__TEXT PROVIDED__.
■ ■ ■ ■ ■

Is your investment actually generating a cash return? Your business might be making profits, but are these profits turning into cash in the hands of the business owners?
A good business investment will typically provide regular dividends or distributions of profit. A business that can demonstrate a good history of paying regular dividends or distributions, will be worth more.
Many investors and business managers will actually set a target ratio for Free Cashflow – the measure of what percentage of operating profit turns to cash available for distribution to the business owners.
An investor also thinks about how much cash is tied up on the balance sheet. Every excess dollar of cash invested in working capital, or fixed assets – is a dollar out of cashflow.
They will think about the value of cashflow over time that an investment will generate, this will actually drive their decision making process.
So when you’re setting your budgets and forecasts for your business, you really need to look past the P&L. What are the cash requirements to fund the balance sheet? How much free cashflow will the business generate to provide a return to the business owners?
Risk vs Reward
An investor thinks about risk.
Why? Because risk and reward are inextricably linked.
Think about this for a minute. You’ve got a million bucks spare. You put it in the bank. As at the time of writing this, the best interest rate you’re likely to get is around 5%.
Is 5% a good return? Well, it’s not a high return, but it is very low risk.
As a business owner, your investment is not low risk. You could go broke. You might get bad debts. An employee, customer, or supplier could sue you. A recession could impact your market. You could have a product recall, a fire, or a cyber attack. The list goes on.

■ ■ ■ ■ ■

__GIVEN RECORDS__.
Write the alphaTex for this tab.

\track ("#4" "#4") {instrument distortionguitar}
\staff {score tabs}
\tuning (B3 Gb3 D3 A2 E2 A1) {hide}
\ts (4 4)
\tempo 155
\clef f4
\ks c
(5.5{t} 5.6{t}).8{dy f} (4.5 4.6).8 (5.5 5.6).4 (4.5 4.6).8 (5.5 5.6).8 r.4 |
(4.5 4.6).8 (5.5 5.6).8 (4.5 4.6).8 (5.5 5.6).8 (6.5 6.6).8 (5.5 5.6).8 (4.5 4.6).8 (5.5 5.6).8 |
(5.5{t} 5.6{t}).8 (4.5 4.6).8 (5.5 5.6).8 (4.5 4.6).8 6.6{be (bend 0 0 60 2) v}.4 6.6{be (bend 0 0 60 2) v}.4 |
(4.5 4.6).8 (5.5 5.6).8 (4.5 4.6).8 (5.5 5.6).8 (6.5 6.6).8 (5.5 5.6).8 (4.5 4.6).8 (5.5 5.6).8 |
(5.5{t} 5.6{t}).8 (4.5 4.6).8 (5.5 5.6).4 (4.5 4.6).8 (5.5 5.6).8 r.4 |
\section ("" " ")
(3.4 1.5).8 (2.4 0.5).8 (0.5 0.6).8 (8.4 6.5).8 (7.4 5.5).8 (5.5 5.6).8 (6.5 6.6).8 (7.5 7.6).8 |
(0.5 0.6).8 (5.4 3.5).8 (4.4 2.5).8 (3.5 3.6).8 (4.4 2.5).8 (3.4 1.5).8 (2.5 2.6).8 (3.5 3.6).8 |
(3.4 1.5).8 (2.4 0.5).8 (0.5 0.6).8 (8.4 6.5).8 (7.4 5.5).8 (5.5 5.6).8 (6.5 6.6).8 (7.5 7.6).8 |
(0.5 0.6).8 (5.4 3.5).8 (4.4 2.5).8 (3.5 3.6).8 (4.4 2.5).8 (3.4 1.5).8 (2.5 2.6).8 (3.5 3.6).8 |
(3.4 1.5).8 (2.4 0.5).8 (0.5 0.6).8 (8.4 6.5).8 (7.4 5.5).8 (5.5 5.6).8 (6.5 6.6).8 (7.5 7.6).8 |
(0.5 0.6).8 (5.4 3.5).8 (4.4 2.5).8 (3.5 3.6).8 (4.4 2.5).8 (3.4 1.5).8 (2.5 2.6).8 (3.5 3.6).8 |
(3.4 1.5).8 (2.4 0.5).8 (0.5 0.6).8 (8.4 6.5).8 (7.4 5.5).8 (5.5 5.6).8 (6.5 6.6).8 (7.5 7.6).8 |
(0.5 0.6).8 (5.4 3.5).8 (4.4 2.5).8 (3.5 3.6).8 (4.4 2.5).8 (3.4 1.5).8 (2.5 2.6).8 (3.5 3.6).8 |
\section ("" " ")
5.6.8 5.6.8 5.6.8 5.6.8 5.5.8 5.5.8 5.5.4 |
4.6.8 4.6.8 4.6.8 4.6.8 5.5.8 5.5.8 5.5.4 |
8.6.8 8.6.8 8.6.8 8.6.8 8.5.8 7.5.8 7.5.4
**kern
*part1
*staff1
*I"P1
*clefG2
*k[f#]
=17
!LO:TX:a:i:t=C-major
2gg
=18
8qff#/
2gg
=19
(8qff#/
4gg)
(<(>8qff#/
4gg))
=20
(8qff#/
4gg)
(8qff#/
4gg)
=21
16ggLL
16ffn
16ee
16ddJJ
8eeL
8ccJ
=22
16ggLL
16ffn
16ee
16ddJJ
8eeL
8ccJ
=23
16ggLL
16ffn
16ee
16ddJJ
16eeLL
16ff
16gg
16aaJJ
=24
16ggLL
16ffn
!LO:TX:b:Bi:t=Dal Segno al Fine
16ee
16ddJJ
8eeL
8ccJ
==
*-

■ ■ ■ ■ ■

__WHAT TO DO__.
[1] List every risk the passage on business investment names for a business owner's investment.
[2] Decide whether each statement agrees with the passage on business investment, answering yes or no and quoting the words that settle it: (a) A business with a good history of paying regular dividends or distributions will be worth more. (b) A 5% bank interest rate is described as a high return. (c) Excess cash invested in fixed assets adds to cashflow.

__THE SOLUTIONS__.
[1]
- Going broke
- Bad debts
- Being sued by an employee, customer, or supplier
- A recession impacting the market
- A product recall
- A fire
- A cyber attack

[2]
(a) Yes: "A business that can demonstrate a good history of paying regular dividends or distributions, will be worth more."
(b) No: "it’s not a high return, but it is very low risk."
(c) No: "Every excess dollar of cash invested in working capital, or fixed assets – is a dollar out of cashflow."